*** Block opens ***

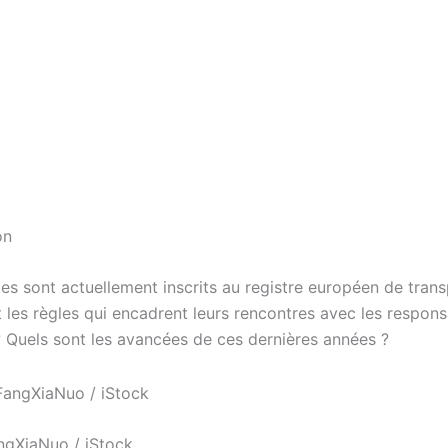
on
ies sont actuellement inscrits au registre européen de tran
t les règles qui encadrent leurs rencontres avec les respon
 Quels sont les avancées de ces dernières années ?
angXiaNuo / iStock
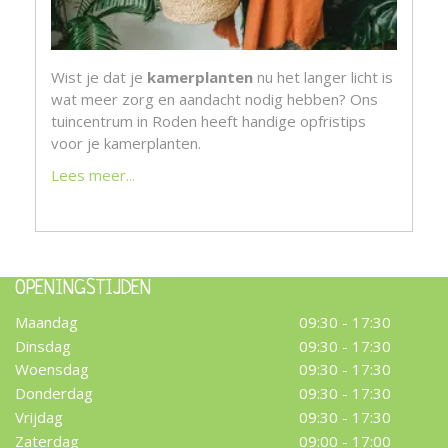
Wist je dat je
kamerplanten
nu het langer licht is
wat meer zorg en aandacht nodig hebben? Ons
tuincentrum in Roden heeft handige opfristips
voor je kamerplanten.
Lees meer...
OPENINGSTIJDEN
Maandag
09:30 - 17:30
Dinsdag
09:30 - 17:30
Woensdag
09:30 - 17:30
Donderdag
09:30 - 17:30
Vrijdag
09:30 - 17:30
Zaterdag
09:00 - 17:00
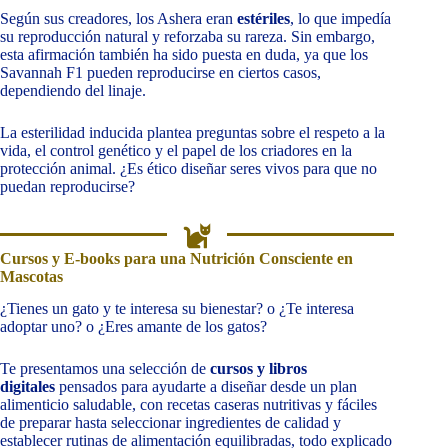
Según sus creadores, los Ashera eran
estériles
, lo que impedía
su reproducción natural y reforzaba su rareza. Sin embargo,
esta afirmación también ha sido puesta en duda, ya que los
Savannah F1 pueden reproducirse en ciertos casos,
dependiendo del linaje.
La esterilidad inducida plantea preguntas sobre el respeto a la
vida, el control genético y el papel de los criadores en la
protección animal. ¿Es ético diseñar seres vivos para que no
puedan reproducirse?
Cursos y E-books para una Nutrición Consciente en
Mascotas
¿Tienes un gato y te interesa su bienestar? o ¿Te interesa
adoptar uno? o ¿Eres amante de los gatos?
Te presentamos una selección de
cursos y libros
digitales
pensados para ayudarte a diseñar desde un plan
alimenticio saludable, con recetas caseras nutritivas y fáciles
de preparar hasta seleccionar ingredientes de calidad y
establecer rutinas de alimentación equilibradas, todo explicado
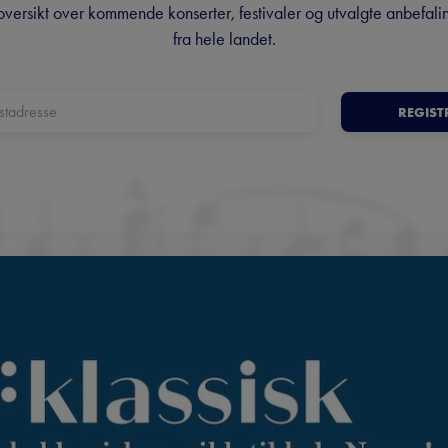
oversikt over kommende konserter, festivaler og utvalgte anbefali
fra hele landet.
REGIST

*** Block closes ***
*** Block opens ***

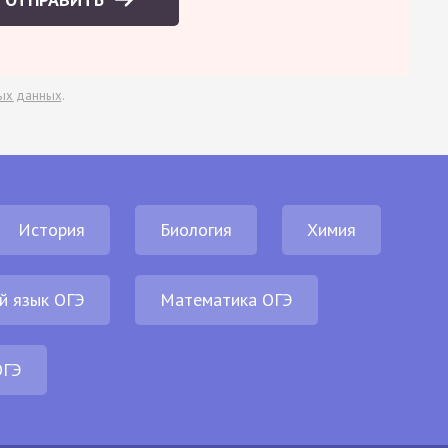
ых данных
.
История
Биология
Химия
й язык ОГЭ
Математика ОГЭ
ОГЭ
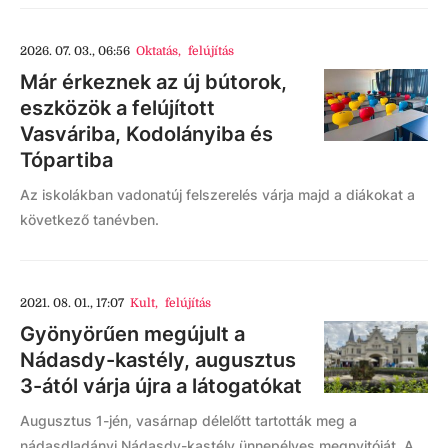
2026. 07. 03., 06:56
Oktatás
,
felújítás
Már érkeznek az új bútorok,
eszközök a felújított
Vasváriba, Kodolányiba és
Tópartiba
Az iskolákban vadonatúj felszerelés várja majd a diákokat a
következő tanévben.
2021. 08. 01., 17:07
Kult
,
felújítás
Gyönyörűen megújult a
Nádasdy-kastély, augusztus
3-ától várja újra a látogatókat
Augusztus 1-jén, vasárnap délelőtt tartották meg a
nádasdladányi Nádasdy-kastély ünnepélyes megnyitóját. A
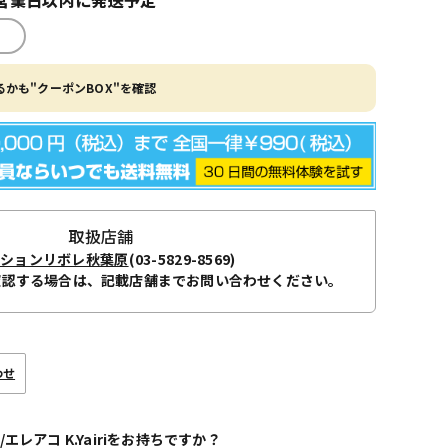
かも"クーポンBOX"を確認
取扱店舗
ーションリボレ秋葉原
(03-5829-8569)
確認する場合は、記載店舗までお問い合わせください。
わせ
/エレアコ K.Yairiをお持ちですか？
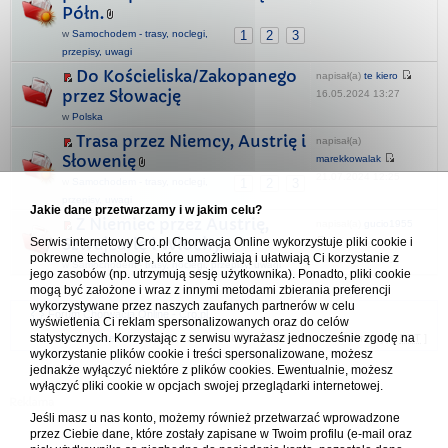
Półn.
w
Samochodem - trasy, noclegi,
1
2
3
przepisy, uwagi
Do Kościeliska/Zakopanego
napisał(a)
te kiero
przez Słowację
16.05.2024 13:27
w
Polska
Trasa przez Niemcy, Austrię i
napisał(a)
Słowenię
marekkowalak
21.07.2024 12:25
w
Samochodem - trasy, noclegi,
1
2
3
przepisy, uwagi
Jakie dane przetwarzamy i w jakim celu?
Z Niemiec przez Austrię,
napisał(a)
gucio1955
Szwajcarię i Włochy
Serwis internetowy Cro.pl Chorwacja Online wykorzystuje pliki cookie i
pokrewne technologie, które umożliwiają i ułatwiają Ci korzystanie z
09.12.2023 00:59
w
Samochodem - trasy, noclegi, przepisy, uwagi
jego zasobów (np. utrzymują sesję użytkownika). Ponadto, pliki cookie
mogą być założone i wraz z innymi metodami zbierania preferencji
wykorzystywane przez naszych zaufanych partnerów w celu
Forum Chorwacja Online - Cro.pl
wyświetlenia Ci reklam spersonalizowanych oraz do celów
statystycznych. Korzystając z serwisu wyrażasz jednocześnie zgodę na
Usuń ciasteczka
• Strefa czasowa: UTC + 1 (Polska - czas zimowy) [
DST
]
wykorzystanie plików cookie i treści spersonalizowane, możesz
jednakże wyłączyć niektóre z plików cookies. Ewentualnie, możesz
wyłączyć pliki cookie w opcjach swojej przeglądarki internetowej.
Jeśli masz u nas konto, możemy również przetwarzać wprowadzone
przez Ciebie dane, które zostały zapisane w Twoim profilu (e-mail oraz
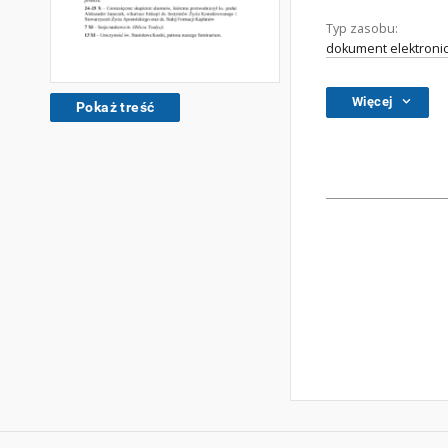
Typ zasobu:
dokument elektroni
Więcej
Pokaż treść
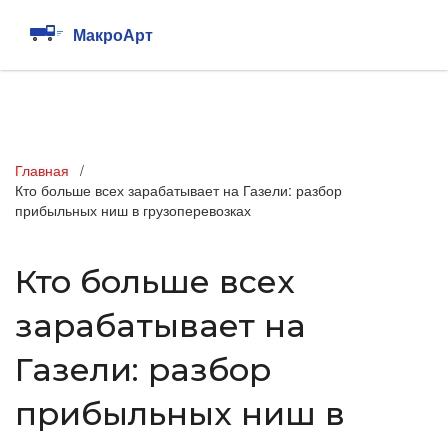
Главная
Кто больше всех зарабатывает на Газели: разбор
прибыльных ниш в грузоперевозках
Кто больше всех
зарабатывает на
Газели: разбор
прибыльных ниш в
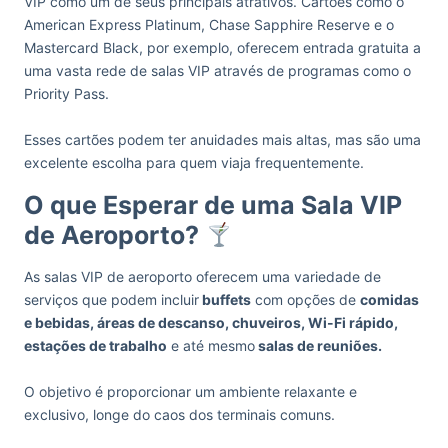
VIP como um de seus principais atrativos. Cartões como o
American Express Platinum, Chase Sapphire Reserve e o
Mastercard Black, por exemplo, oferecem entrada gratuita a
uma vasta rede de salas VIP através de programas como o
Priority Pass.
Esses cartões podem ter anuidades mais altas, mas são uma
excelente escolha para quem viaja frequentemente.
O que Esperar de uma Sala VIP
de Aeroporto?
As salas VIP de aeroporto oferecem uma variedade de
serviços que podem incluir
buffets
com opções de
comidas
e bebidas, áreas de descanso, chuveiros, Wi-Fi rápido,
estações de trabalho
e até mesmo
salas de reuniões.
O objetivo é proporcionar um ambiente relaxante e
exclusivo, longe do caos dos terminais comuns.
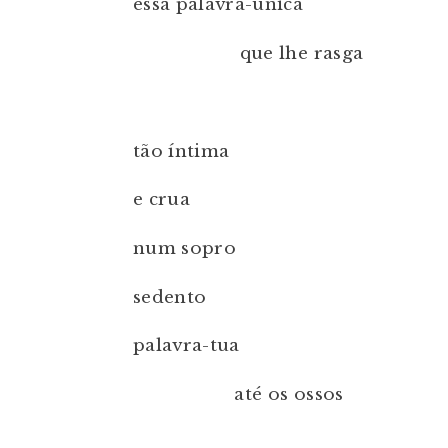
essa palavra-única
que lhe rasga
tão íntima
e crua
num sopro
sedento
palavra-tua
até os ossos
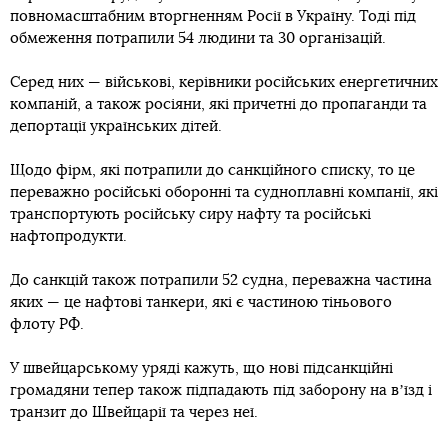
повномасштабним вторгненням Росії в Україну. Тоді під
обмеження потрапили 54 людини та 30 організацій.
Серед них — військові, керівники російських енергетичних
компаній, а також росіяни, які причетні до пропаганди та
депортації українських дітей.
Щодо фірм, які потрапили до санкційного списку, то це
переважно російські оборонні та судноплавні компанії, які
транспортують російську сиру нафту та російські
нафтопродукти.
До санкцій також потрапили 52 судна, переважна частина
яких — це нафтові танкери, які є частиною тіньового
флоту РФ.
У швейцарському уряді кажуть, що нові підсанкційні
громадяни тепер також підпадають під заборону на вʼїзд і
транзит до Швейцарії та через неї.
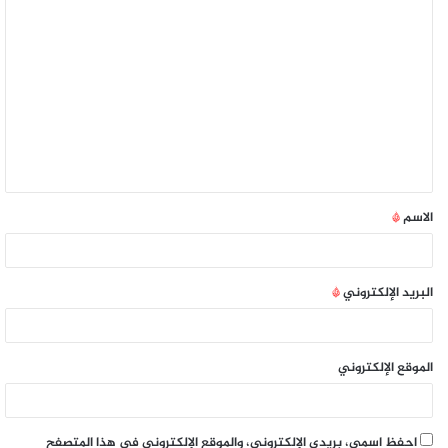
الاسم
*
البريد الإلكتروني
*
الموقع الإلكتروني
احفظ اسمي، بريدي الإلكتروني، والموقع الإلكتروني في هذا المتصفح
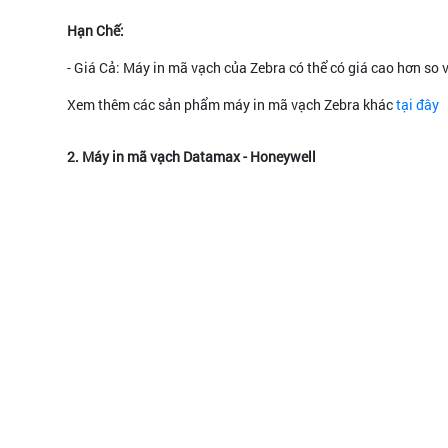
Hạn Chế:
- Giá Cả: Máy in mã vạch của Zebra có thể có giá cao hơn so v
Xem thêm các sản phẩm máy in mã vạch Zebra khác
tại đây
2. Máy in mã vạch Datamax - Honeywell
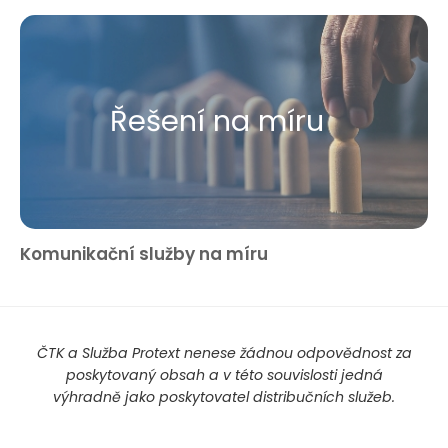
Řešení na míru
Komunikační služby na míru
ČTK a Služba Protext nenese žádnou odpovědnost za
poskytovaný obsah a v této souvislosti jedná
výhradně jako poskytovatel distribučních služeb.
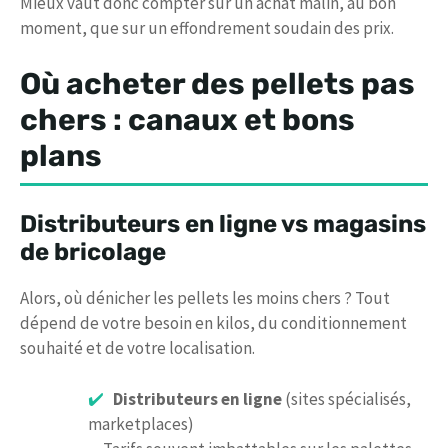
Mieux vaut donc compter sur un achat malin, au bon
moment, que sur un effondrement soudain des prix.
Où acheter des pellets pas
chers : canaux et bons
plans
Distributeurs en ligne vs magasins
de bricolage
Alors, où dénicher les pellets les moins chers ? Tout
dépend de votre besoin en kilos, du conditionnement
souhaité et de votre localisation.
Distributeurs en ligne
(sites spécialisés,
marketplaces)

*** Block closes ***

**What the exercise asks**
The number of lines in the records that include "como" is what is needed, with no other words.

**Task result**
2